List of tasks
**a.** Print the stretch of the food supply chain text from "COVID-19 is forcing" through "global food system.".
**b.** According to the food supply chain text, what share of greenhouse gas emissions is attributed to the global food system?

Given text
A “re-localization” of food supply chains is needed, and renewable energy can greatly contribute to the necessary policy interventions needed to achieve it.

As the novel Coronavirus known as COVID-19 continues to spread in developed and developing countries alike, not all have the privilege of applying basic prevention measures, and energy and food play a key role in several of these.

Almost one billion poor people worldwide have little or no access to reliable, affordable energy to remotely communicate with public services, such as food assistance. Households that rely on collected fuelwood amid reduced mobility during a lockdown are not able to prepare food properly. Energy is needed to pump water – to grow food and to maintain personal hygiene such as washing hands to limit the spread of COVID-19.

COVID-19 is forcing us to re-examine the global food system, especially for the most vulnerable communities in developing countries. The possible disruptions of food supply chains and surge in related unemployment would increase food insecurity, leaving millions of rural people unable to get adequate daily quality nutrition.

With great uncertainty about when the global economy will reboot, governments and donors should be considering how to “re-localize” food supply chains. This shift would mitigate potential disruptions affecting longer food chains. It would likely also reduce greenhouse gas (GHG) emissions, almost 30% of which is attributed to the global food system.

To re-localize food supply chains, policies must be redirected to balance globalization with self-reliance. Renewable energy has a critical role to play in achieving this balance. Improved access to energy fosters food production, processing, and storage and, from a circular perspective, the use of agricultural residues from local food chains (for instance for bio-fertilizers and bioenergy). This would strengthen local self-sufficiency in agricultural inputs, resulting in better resilience to future pandemics and other environmental and climate threats.

Another benefit awaits communities that are able to re-localize food supply chains by improving access to energy. Renewable energy mini-grids being built in different parts of the Global South are not only powering food chains and improving nutrition, but often also rural health clinics that previously lacked power. For instance, using biogas to power milk refrigeration results in better quality food, reduced food loss, and higher local incomes.  It can also produce local bio-fertilizer that can improve soil carbon sequestration, and power a local clinic.

Re-localization of food supply can also bring economic and environmental benefits. For example, more local jobs are created with the introduction of renewable energy. Research released last year shows that private sector companies delivering solar solutions to rural communities are creating tens of thousands of direct jobs, but there is also a five-fold number of productive use jobs being created in the communities gaining access, and those jobs are largely agricultural.

Material provided
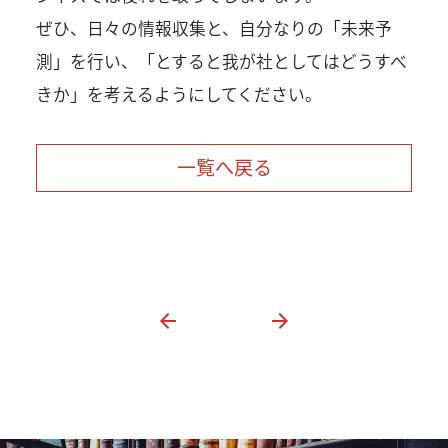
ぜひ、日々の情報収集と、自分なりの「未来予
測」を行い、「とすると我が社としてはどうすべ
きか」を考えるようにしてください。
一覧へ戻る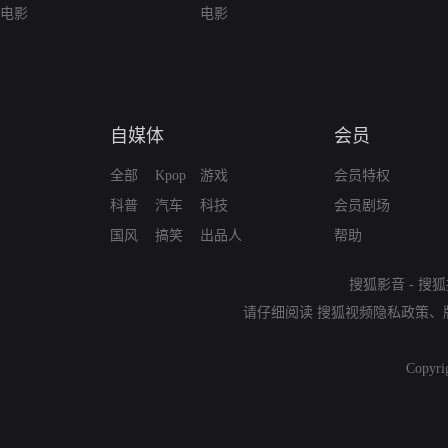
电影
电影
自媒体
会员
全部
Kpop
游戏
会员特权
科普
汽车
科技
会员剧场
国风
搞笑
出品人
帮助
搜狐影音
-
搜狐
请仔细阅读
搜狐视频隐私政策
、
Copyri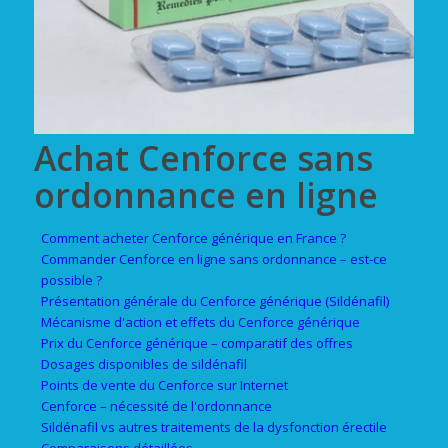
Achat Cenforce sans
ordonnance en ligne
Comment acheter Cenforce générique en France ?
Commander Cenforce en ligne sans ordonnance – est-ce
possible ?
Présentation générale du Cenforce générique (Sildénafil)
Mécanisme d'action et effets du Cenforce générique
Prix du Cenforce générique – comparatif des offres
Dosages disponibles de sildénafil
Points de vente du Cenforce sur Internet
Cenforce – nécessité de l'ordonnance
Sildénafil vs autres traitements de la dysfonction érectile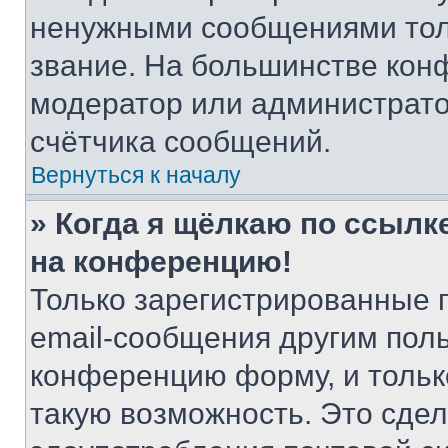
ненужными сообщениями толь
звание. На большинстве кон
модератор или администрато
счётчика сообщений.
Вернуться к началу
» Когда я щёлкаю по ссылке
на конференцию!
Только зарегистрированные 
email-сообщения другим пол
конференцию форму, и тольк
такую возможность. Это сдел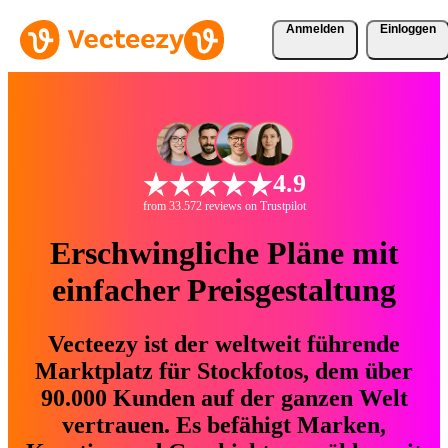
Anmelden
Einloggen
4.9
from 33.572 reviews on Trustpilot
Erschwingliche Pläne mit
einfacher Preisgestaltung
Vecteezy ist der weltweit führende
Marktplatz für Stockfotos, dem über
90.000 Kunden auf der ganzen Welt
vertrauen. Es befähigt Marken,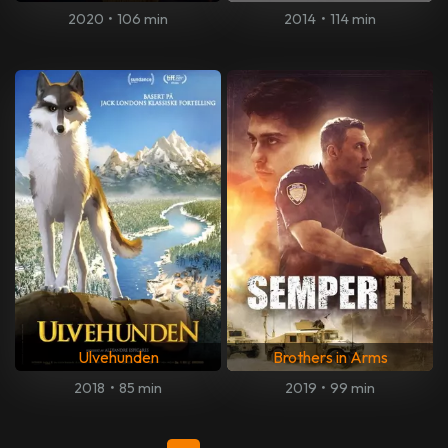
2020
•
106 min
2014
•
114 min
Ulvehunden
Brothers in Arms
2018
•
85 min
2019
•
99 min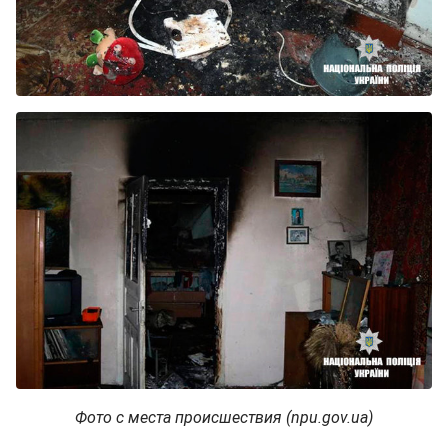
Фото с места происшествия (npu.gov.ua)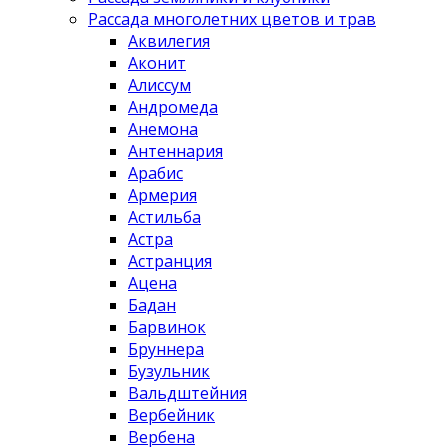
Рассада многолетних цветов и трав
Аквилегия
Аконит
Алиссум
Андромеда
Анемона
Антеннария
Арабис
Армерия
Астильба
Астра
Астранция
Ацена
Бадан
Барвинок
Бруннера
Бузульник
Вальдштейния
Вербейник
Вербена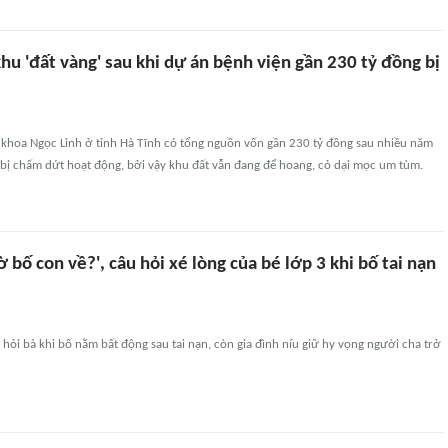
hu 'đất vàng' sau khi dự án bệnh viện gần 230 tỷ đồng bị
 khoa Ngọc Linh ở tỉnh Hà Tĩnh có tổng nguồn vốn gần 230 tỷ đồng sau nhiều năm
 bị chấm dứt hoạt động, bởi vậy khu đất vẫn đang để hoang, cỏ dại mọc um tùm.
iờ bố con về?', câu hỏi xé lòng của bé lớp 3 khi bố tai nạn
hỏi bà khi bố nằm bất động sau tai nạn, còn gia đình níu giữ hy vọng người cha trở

* * *

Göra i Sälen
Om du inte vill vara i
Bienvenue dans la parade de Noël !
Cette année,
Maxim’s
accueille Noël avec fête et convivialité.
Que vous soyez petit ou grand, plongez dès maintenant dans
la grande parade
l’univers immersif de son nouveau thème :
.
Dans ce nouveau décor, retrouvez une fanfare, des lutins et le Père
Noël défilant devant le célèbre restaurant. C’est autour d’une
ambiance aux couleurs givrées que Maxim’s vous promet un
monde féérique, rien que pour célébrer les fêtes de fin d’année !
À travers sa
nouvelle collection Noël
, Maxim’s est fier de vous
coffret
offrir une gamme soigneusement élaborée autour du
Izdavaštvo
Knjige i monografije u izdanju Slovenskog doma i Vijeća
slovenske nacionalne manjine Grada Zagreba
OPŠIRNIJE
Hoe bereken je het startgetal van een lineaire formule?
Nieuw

---

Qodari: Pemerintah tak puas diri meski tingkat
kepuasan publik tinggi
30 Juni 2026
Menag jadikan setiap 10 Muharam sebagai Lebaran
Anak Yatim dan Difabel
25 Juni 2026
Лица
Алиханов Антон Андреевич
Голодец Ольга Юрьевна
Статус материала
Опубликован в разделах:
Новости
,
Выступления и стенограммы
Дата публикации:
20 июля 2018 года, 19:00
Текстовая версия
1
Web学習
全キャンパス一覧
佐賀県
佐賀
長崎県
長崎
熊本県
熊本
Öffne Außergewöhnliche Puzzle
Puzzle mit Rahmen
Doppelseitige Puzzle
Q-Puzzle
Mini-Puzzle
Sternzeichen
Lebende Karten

Answers by item number
**a.**
COVID-19 is forcing us to re-examine the global food system, especially for the most vulnerable communities in developing countries. The possible disruptions of food supply chains and surge in related unemployment would increase food insecurity, leaving millions of rural people unable to get adequate daily quality nutrition.

With great uncertainty about when the global economy will reboot, governments and donors should be considering how to “re-localize” food supply chains. This shift would mitigate potential disruptions affecting longer food chains. It would likely also reduce greenhouse gas (GHG) emissions, almost 30% of which is attributed to the global food system.

**b.** Almost 30%.